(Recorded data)
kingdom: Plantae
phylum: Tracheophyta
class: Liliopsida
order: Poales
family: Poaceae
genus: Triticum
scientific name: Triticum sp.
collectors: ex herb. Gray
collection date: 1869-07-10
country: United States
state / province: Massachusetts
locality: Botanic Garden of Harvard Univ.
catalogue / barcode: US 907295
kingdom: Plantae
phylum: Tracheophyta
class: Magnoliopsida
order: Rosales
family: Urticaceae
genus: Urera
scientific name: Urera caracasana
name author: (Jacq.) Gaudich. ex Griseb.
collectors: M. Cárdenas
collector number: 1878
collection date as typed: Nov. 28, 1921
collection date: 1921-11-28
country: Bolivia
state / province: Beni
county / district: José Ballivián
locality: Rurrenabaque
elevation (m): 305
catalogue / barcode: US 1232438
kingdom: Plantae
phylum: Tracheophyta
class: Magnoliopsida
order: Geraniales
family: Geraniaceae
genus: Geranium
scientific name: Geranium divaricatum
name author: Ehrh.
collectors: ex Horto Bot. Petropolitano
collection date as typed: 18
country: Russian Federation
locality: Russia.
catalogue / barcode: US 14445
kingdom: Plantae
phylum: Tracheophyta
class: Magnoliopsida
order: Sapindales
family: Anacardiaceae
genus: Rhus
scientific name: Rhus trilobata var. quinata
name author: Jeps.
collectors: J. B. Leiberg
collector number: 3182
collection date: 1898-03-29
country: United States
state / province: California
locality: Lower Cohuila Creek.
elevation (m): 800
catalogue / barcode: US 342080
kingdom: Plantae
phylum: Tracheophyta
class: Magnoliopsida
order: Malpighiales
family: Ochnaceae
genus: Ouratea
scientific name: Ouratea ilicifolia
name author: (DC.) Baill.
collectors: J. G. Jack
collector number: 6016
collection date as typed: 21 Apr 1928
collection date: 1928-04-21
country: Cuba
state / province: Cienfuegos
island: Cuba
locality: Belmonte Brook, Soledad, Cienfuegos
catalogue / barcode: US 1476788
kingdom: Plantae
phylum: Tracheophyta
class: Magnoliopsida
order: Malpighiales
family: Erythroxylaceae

Prompt:
Copy the lines above that run from the one containing "collector number: 3182" through the one containing "family: Ochnaceae", both ends included, and give nothing else.

Reply:
collector number: 3182
collection date: 1898-03-29
country: United States
state / province: California
locality: Lower Cohuila Creek.
elevation (m): 800
catalogue / barcode: US 342080
kingdom: Plantae
phylum: Tracheophyta
class: Magnoliopsida
order: Malpighiales
family: Ochnaceae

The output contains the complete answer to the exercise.